--- INSTRUCTION ---
Copy the catalog lines of every row below verbatim, leaving out the pictures.

--- DATA SUPPLIED ---
>>>

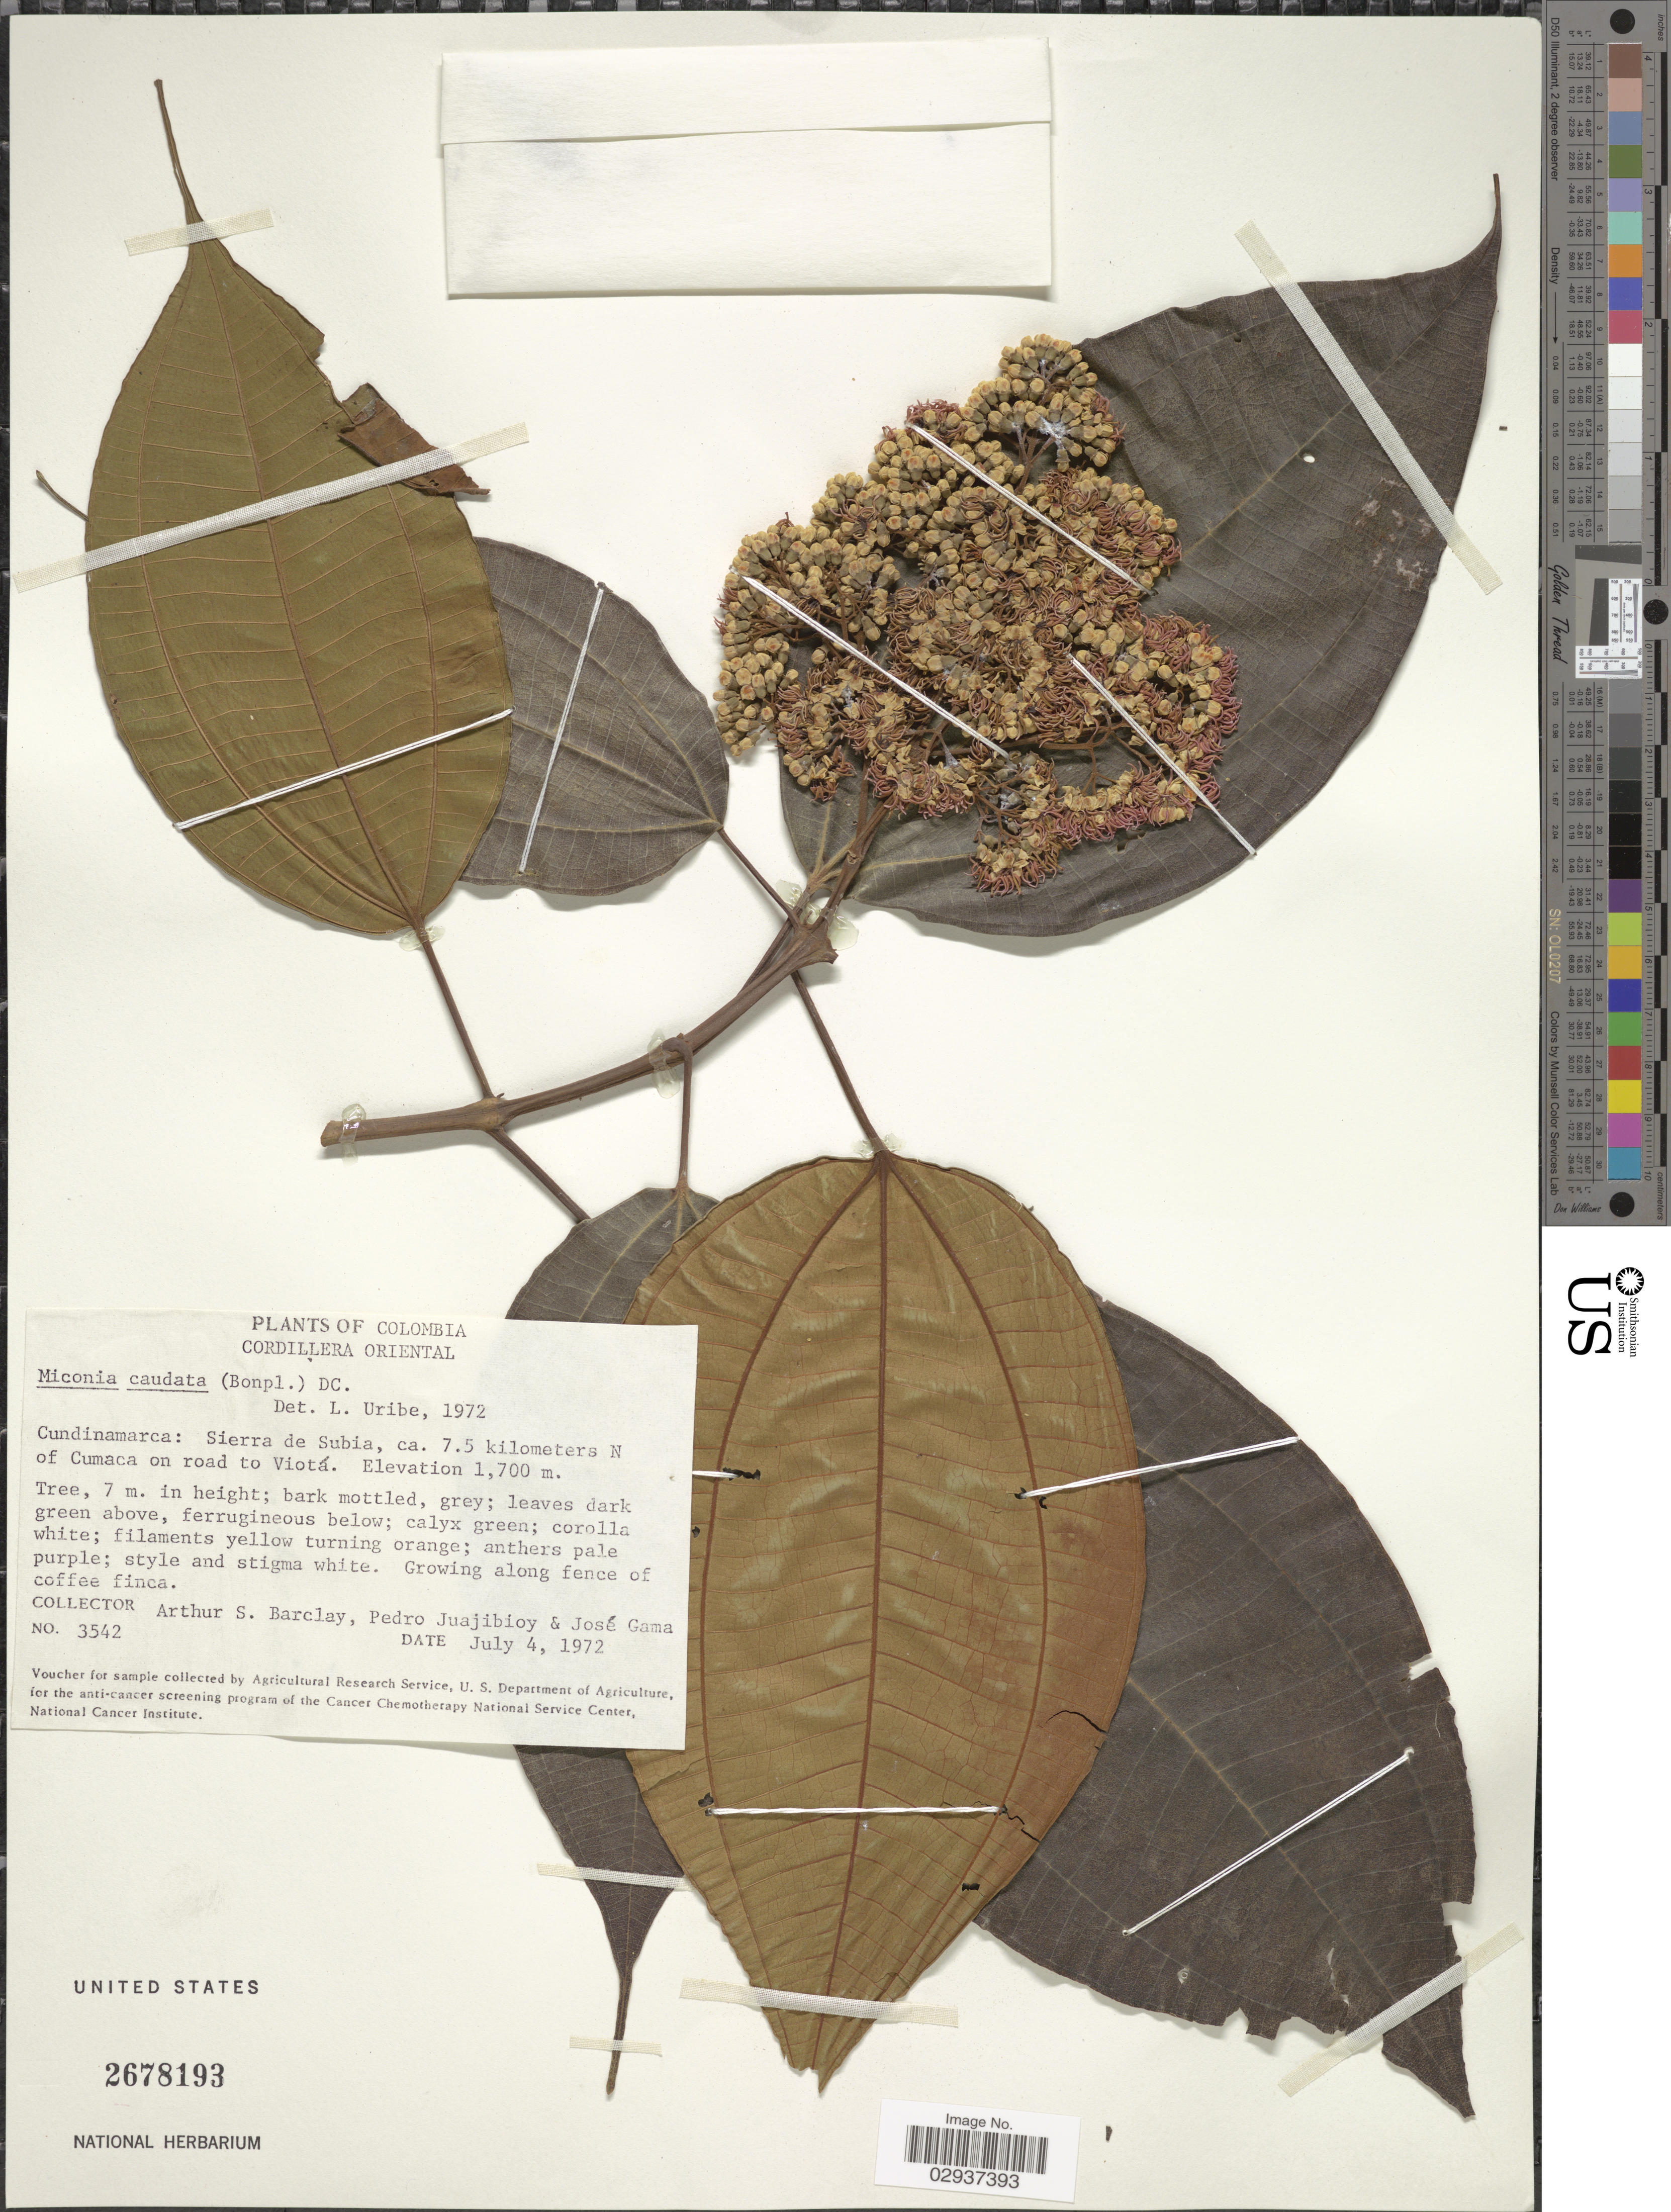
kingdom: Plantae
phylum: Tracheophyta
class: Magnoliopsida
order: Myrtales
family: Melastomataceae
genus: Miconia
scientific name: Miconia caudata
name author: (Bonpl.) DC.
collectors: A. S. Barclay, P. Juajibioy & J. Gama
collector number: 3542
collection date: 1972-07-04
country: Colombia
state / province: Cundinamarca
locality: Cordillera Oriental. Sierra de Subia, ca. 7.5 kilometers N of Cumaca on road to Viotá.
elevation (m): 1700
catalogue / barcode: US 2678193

<<<

--- FINAL RESULT ---
kingdom: Plantae
phylum: Tracheophyta
class: Magnoliopsida
order: Myrtales
family: Melastomataceae
genus: Miconia
scientific name: Miconia caudata
name author: (Bonpl.) DC.
collectors: A. S. Barclay, P. Juajibioy & J. Gama
collector number: 3542
collection date: 1972-07-04
country: Colombia
state / province: Cundinamarca
locality: Cordillera Oriental. Sierra de Subia, ca. 7.5 kilometers N of Cumaca on road to Viotá.
elevation (m): 1700
catalogue / barcode: US 2678193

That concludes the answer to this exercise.